=== Section Start ===
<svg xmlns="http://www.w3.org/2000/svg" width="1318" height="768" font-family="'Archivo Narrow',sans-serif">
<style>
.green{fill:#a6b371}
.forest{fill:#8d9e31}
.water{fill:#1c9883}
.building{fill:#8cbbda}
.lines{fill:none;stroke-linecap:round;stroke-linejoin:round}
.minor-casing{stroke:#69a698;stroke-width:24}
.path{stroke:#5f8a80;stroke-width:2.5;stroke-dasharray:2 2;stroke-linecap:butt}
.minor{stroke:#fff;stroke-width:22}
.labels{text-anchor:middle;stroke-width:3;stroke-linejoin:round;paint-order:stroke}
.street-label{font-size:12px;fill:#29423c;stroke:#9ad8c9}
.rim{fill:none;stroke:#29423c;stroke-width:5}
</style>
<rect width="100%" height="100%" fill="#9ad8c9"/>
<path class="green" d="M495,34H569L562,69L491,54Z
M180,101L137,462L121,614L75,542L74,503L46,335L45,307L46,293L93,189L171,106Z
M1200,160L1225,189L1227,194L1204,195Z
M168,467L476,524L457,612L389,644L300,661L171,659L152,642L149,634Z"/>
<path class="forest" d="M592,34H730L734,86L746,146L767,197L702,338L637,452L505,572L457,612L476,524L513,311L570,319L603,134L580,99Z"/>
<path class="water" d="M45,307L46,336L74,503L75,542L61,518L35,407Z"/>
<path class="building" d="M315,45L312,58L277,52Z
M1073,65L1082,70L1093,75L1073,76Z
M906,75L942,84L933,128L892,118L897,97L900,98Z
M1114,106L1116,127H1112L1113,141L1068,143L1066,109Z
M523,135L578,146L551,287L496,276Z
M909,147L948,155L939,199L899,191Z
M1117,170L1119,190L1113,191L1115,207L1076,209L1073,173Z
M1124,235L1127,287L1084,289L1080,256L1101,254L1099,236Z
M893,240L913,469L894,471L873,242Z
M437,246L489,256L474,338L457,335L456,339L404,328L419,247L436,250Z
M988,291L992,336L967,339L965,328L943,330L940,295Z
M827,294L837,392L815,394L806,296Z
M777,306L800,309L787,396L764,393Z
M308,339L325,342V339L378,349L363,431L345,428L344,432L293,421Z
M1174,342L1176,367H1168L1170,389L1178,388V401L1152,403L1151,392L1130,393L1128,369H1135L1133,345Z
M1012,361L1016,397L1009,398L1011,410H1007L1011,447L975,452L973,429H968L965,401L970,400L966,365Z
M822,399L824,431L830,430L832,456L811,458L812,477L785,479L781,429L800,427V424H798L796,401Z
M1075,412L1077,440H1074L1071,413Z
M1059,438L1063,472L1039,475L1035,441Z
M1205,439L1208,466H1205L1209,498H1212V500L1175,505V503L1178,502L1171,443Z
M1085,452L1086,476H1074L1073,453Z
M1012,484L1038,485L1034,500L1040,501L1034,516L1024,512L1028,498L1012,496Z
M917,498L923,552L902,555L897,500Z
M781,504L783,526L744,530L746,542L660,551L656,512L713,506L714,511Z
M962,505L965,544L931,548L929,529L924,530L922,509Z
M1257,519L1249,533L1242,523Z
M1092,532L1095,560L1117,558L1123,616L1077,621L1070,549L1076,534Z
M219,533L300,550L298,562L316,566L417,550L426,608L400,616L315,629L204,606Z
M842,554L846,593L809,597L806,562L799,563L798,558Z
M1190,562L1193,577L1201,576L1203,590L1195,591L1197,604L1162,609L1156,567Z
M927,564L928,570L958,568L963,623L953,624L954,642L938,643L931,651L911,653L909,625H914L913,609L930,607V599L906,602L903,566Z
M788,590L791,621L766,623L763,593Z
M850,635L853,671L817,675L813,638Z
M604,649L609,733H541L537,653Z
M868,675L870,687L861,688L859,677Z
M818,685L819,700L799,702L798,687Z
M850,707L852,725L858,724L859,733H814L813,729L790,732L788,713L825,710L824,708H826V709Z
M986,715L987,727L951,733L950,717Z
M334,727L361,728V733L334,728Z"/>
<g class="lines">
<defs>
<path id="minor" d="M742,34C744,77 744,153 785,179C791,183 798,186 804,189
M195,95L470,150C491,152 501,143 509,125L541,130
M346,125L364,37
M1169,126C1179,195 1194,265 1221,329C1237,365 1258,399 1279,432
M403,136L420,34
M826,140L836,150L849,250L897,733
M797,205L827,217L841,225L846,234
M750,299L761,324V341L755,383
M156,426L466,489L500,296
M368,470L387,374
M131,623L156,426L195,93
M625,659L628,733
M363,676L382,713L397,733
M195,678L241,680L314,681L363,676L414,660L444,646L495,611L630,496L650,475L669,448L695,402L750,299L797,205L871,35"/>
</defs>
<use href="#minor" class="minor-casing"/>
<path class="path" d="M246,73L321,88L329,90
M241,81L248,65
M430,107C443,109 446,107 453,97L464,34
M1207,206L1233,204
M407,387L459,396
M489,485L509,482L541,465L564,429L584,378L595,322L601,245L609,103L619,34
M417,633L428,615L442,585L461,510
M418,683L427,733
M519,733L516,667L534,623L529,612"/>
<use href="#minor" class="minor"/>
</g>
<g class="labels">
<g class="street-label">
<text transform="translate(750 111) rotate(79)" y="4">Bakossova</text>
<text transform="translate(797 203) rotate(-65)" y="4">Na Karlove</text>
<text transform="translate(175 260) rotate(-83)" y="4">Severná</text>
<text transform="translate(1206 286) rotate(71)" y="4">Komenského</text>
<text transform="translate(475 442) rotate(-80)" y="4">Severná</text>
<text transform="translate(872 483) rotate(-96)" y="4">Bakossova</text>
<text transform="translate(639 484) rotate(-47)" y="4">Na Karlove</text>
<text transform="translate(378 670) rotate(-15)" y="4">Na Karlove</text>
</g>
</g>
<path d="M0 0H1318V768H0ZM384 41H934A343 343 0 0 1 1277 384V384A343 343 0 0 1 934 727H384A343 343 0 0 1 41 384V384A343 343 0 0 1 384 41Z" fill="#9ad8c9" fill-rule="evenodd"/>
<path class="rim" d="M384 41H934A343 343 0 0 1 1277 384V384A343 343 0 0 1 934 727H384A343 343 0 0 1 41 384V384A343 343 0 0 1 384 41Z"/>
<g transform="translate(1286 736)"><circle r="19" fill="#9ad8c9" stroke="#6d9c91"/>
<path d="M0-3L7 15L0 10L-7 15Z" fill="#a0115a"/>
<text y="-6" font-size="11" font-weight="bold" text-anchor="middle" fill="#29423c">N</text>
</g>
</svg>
=== Section End ===
Across the entries above, how many lines carry the word "height"? Write only the number.

2